Pain scores were assessed at rest and on movement. In the present study, the difference between the various groups in measure of pain, on movement and at night were not statistically significant. The availability of parenteral analgesia on demand could have led to this convergence of pain scores since the only statistically significant difference between the groups was for analgesic use. Patients with neostigmine either alone or with bupivacaine required significantly less parenteral morphine than the placebo, morphine and bupivacaine alone group. Time to first analgesia was also longer as compared to the other groups. When bupivacaine was added to neostigmine, there was a marginal increase in the first time analgesic use time but it was not significant.
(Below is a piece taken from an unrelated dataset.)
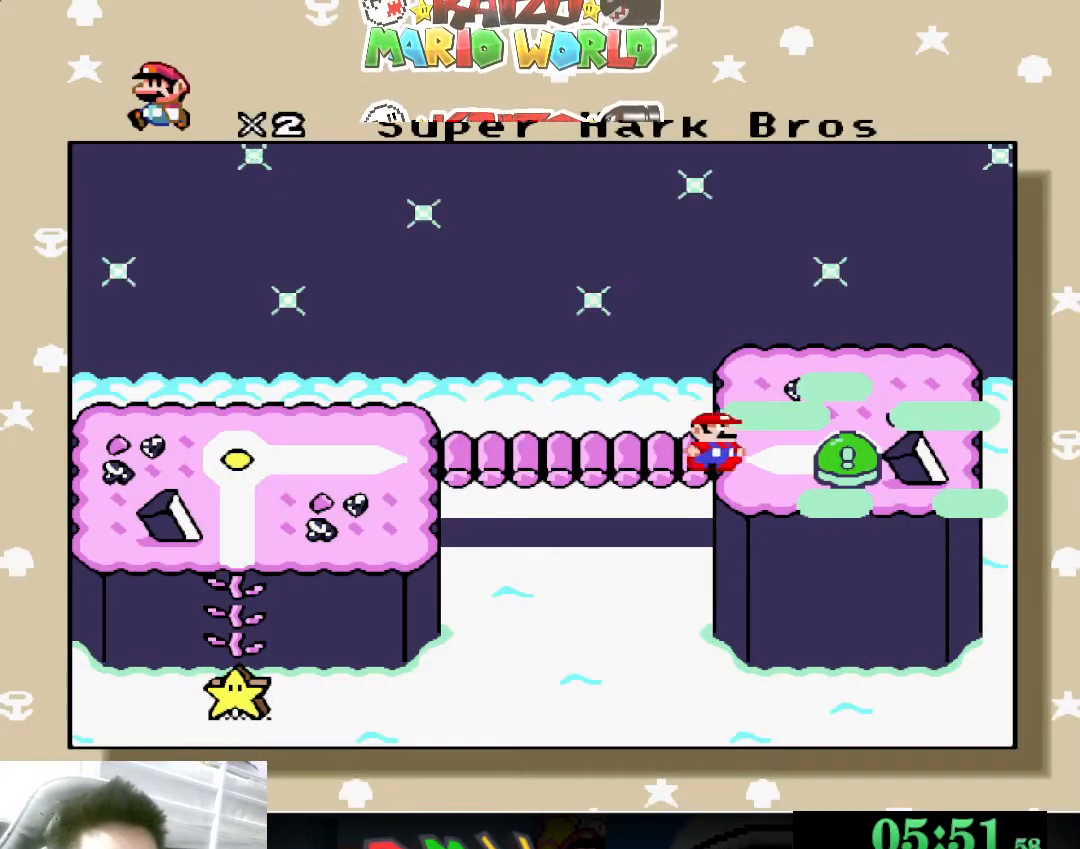
{"buttons": [], "left_stick": "center", "events": [[400, "A", "down"], [500, "A", "up"]]}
The salient observation is that the pain following arthroscopic surgery on the knee is variable but intra-articular injection of neostigmine 500 ugm decreases the requirement of supplementary opioid analgesia significantly. Addition of bupivacaine does not prolong the duration of neostigmine analgesia significantly while intra-articular bupivacaine alone has a short but marginally more dense analgesic effect. Our study failed to demonstrate significant analgesia using intra-articular morphine, which could be due to the anaesthetic technique used or to the time difference between injury and operation in our patients.